Alfred BESTER, Roger ZELAZNY
J'AI LU
220pp - 5,00 €
Critique parue en janvier 2003 dans Bifrost n° 29
Étrange objet que ce Troqueur d'âmes, à bien des égards. D'abord parce qu'il est doublement posthume. Entamé par Alfred Bester, avant qu'il ne disparaisse en 1987, il fut achevé par Roger Zelazny, mort en 1995, et parut finalement en 1998 aux Etats-Unis. Étrange surtout par son contenu, totalement foutraque, et détonant franchement au sein de la production S-F actuelle.

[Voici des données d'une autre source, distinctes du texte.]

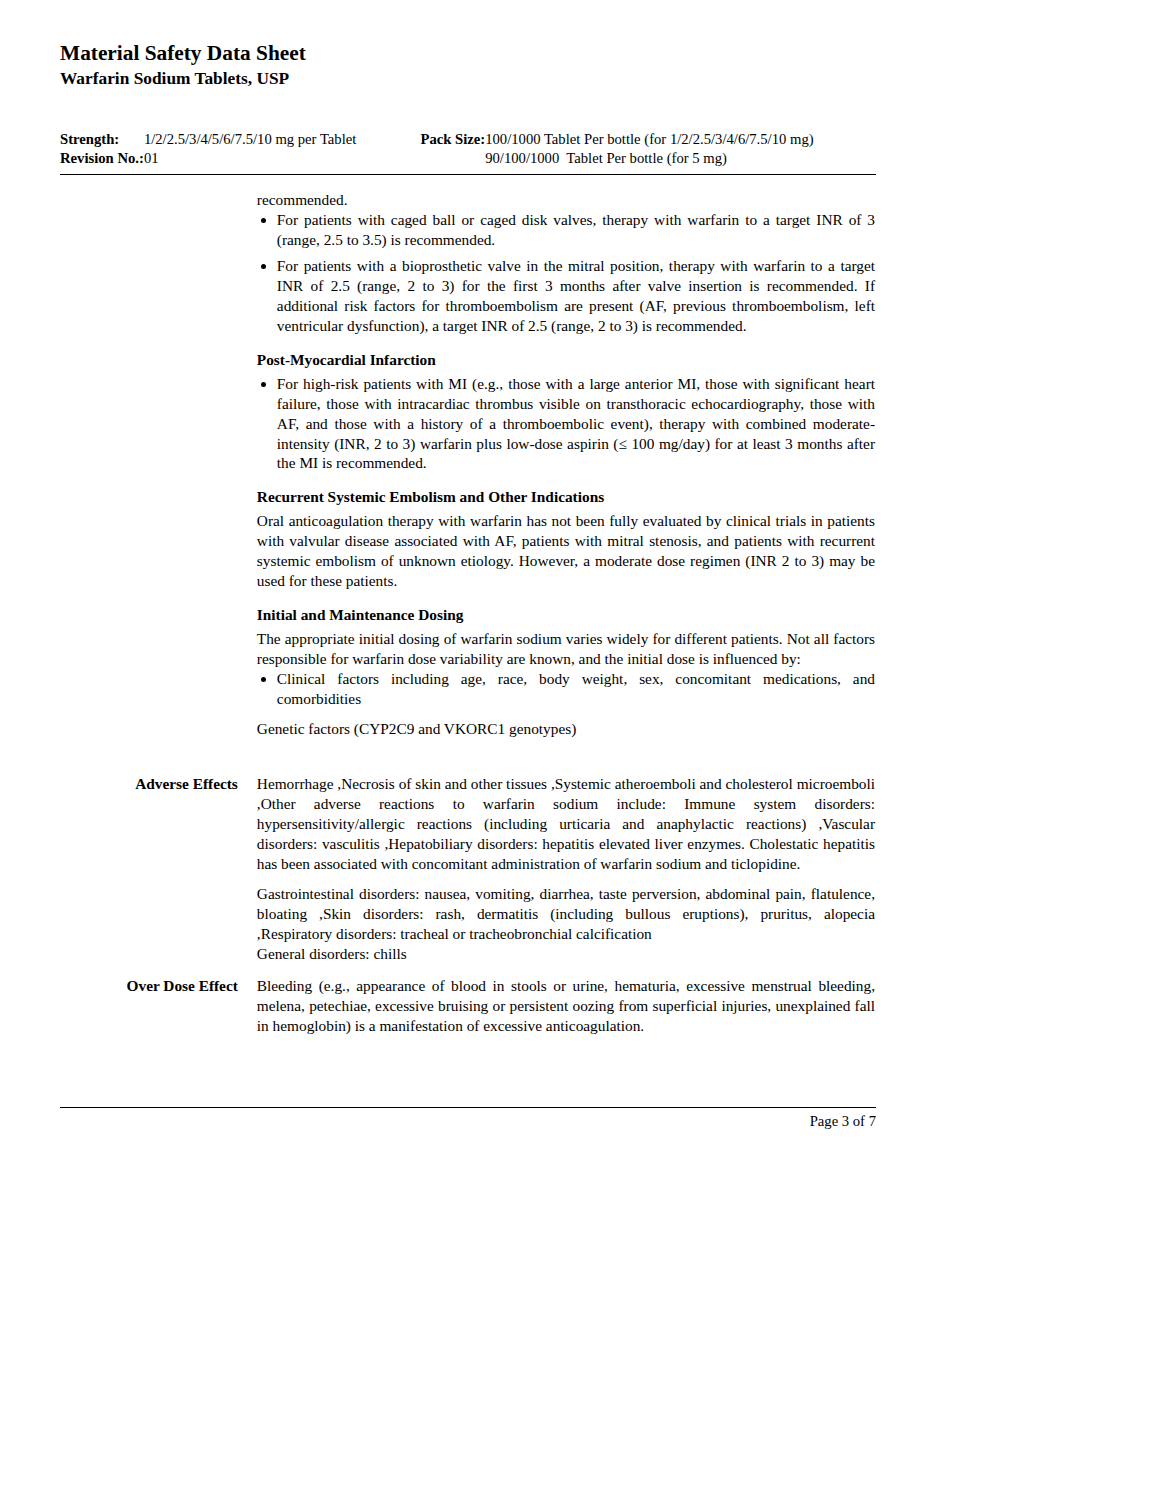Material Safety Data Sheet
Warfarin Sodium Tablets, USP
| Strength: | 1/2/2.5/3/4/5/6/7.5/10 mg per Tablet | Pack Size: | 100/1000 Tablet Per bottle (for 1/2/2.5/3/4/6/7.5/10 mg) |
| Revision No.: | 01 | | 90/100/1000 Tablet Per bottle (for 5 mg) |
| | recommended. For patients with caged ball or caged disk valves, therapy with warfarin to a target INR of 3 (range, 2.5 to 3.5) is recommended. For patients with a bioprosthetic valve in the mitral position, therapy with warfarin to a target INR of 2.5 (range, 2 to 3) for the first 3 months after valve insertion is recommended. If additional risk factors for thromboembolism are present (AF, previous thromboembolism, left ventricular dysfunction), a target INR of 2.5 (range, 2 to 3) is recommended. Post-Myocardial Infarction For high-risk patients with MI (e.g., those with a large anterior MI, those with significant heart failure, those with intracardiac thrombus visible on transthoracic echocardiography, those with AF, and those with a history of a thromboembolic event), therapy with combined moderate-intensity (INR, 2 to 3) warfarin plus low-dose aspirin (≤ 100 mg/day) for at least 3 months after the MI is recommended. Recurrent Systemic Embolism and Other Indications Oral anticoagulation therapy with warfarin has not been fully evaluated by clinical trials in patients with valvular disease associated with AF, patients with mitral stenosis, and patients with recurrent systemic embolism of unknown etiology. However, a moderate dose regimen (INR 2 to 3) may be used for these patients. Initial and Maintenance Dosing The appropriate initial dosing of warfarin sodium varies widely for different patients. Not all factors responsible for warfarin dose variability are known, and the initial dose is influenced by: Clinical factors including age, race, body weight, sex, concomitant medications, and comorbidities Genetic factors (CYP2C9 and VKORC1 genotypes) |
| Adverse Effects | Hemorrhage ,Necrosis of skin and other tissues ,Systemic atheroemboli and cholesterol microemboli ,Other adverse reactions to warfarin sodium include: Immune system disorders: hypersensitivity/allergic reactions (including urticaria and anaphylactic reactions) ,Vascular disorders: vasculitis ,Hepatobiliary disorders: hepatitis elevated liver enzymes. Cholestatic hepatitis has been associated with concomitant administration of warfarin sodium and ticlopidine. Gastrointestinal disorders: nausea, vomiting, diarrhea, taste perversion, abdominal pain, flatulence, bloating ,Skin disorders: rash, dermatitis (including bullous eruptions), pruritus, alopecia ,Respiratory disorders: tracheal or tracheobronchial calcification General disorders: chills |
| Over Dose Effect | Bleeding (e.g., appearance of blood in stools or urine, hematuria, excessive menstrual bleeding, melena, petechiae, excessive bruising or persistent oozing from superficial injuries, unexplained fall in hemoglobin) is a manifestation of excessive anticoagulation. |
Page 3 of 7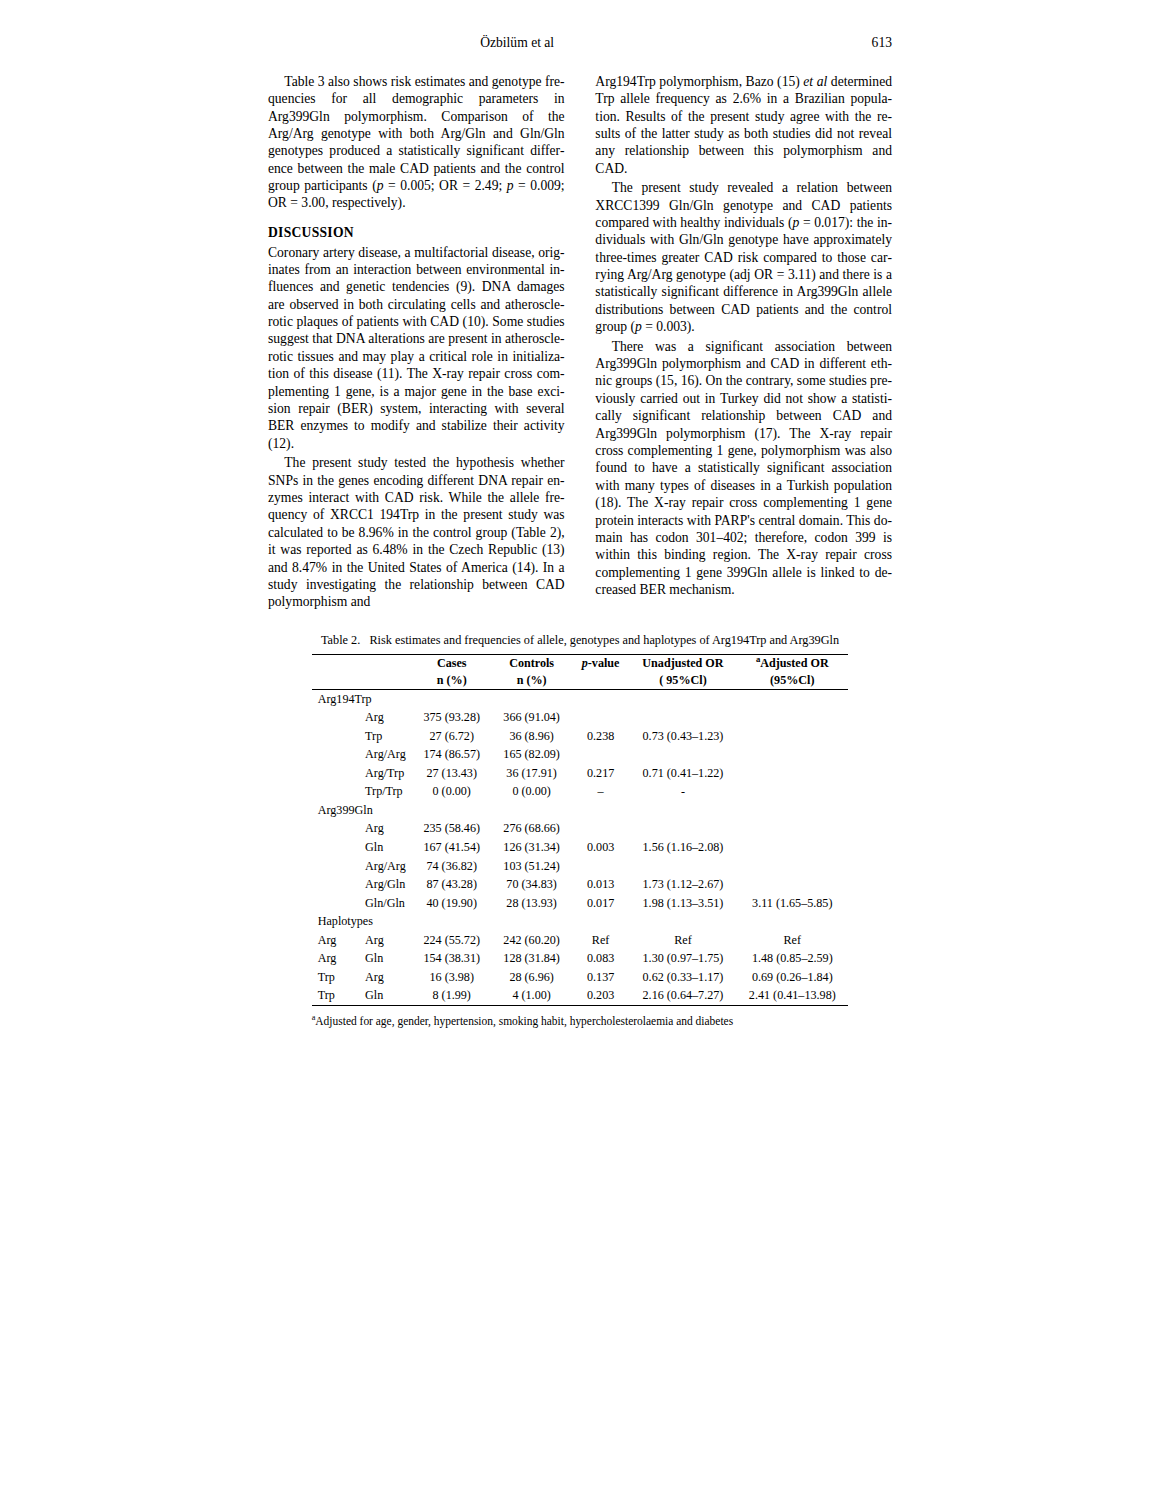Özbilüm et al 613
Table 3 also shows risk estimates and genotype frequencies for all demographic parameters in Arg399Gln polymorphism. Comparison of the Arg/Arg genotype with both Arg/Gln and Gln/Gln genotypes produced a statistically significant difference between the male CAD patients and the control group participants (p = 0.005; OR = 2.49; p = 0.009; OR = 3.00, respectively).
Discussion
Coronary artery disease, a multifactorial disease, originates from an interaction between environmental influences and genetic tendencies (9). DNA damages are observed in both circulating cells and atherosclerotic plaques of patients with CAD (10). Some studies suggest that DNA alterations are present in atherosclerotic tissues and may play a critical role in initialization of this disease (11). The X-ray repair cross complementing 1 gene, is a major gene in the base excision repair (BER) system, interacting with several BER enzymes to modify and stabilize their activity (12).
The present study tested the hypothesis whether SNPs in the genes encoding different DNA repair enzymes interact with CAD risk. While the allele frequency of XRCC1 194Trp in the present study was calculated to be 8.96% in the control group (Table 2), it was reported as 6.48% in the Czech Republic (13) and 8.47% in the United States of America (14). In a study investigating the relationship between CAD polymorphism and
Arg194Trp polymorphism, Bazo (15) et al determined Trp allele frequency as 2.6% in a Brazilian population. Results of the present study agree with the results of the latter study as both studies did not reveal any relationship between this polymorphism and CAD.
The present study revealed a relation between XRCC1399 Gln/Gln genotype and CAD patients compared with healthy individuals (p = 0.017): the individuals with Gln/Gln genotype have approximately three-times greater CAD risk compared to those carrying Arg/Arg genotype (adj OR = 3.11) and there is a statistically significant difference in Arg399Gln allele distributions between CAD patients and the control group (p = 0.003).
There was a significant association between Arg399Gln polymorphism and CAD in different ethnic groups (15, 16). On the contrary, some studies previously carried out in Turkey did not show a statistically significant relationship between CAD and Arg399Gln polymorphism (17). The X-ray repair cross complementing 1 gene, polymorphism was also found to have a statistically significant association with many types of diseases in a Turkish population (18). The X-ray repair cross complementing 1 gene protein interacts with PARP's central domain. This domain has codon 301–402; therefore, codon 399 is within this binding region. The X-ray repair cross complementing 1 gene 399Gln allele is linked to decreased BER mechanism.
Table 2. Risk estimates and frequencies of allele, genotypes and haplotypes of Arg194Trp and Arg39Gln
| | Cases | Controls | p -value | Unadjusted OR | a Adjusted OR |
| --- | --- | --- | --- | --- | --- |
| | n (%) | n (%) | | ( 95%Cl) | (95%Cl) |
| Arg194Trp | | | | | |
| | Arg | 375 (93.28) | 366 (91.04) | | | |
| | Trp | 27 (6.72) | 36 (8.96) | 0.238 | 0.73 (0.43–1.23) | |
| | Arg/Arg | 174 (86.57) | 165 (82.09) | | | |
| | Arg/Trp | 27 (13.43) | 36 (17.91) | 0.217 | 0.71 (0.41–1.22) | |
| | Trp/Trp | 0 (0.00) | 0 (0.00) | – | - | |
| Arg399Gln | | | | | |
| | Arg | 235 (58.46) | 276 (68.66) | | | |
| | Gln | 167 (41.54) | 126 (31.34) | 0.003 | 1.56 (1.16–2.08) | |
| | Arg/Arg | 74 (36.82) | 103 (51.24) | | | |
| | Arg/Gln | 87 (43.28) | 70 (34.83) | 0.013 | 1.73 (1.12–2.67) | |
| | Gln/Gln | 40 (19.90) | 28 (13.93) | 0.017 | 1.98 (1.13–3.51) | 3.11 (1.65–5.85) |
| Haplotypes | | | | | |
| Arg | Arg | 224 (55.72) | 242 (60.20) | Ref | Ref | Ref |
| Arg | Gln | 154 (38.31) | 128 (31.84) | 0.083 | 1.30 (0.97–1.75) | 1.48 (0.85–2.59) |
| Trp | Arg | 16 (3.98) | 28 (6.96) | 0.137 | 0.62 (0.33–1.17) | 0.69 (0.26–1.84) |
| Trp | Gln | 8 (1.99) | 4 (1.00) | 0.203 | 2.16 (0.64–7.27) | 2.41 (0.41–13.98) |
aAdjusted for age, gender, hypertension, smoking habit, hypercholesterolaemia and diabetes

On s'épargnera la peine de résumer une intrigue à ce point déjantée, tout juste en posera-t-on les bases : Alf, journaliste au Rigodon, est envoyé à Rome pour enquêter sur une étrange boutique où, comme il le découvrira rapidement, des hommes de toutes les époques se rendent pour y exaucer leur vœu le plus cher ou se débarrasser de leurs tares les moins avouables. Parmi la clientèle, on croisera Edgar Allan Poe, Beethoven ou Cagliostro. Et d'autres créatures beaucoup moins définissables. Les protagonistes de ce récit sont nombreux, et ne sont pas forcément ce qu'ils semblent être, voire ce qu'ils pensent être. Les événements se succèdent à une vitesse effarante, les lieux et les époques se succèdent, se superposent, et le lecteur se sent rapidement aussi perdu que le héros.
L'intrigue du Troqueur d'âmes n'est pas sans évoquer le van Vogt de la grande époque : un bordel absolument pas maîtrisé, trois idées par page, généralement pas développées, et une cadence qui ne faiblit pas. Les personnages en revanche, et les dialogues surtout, portent bien la marque de Bester et de Zelazny. Truculents, érudits et cyniques, ils s'affrontent en des joutes verbales ma foi pas déplaisantes.
L'histoire semble parfois n'avoir ni queue ni tête (même si les auteurs retombent in fine sur leurs pattes), nombre des épisodes contés sont absolument gratuits et ce roman est définitivement à classer parmi les œuvres les plus mineures de ses progéniteurs. On n'ira pourtant pas jusqu'à déconseiller sa lecture.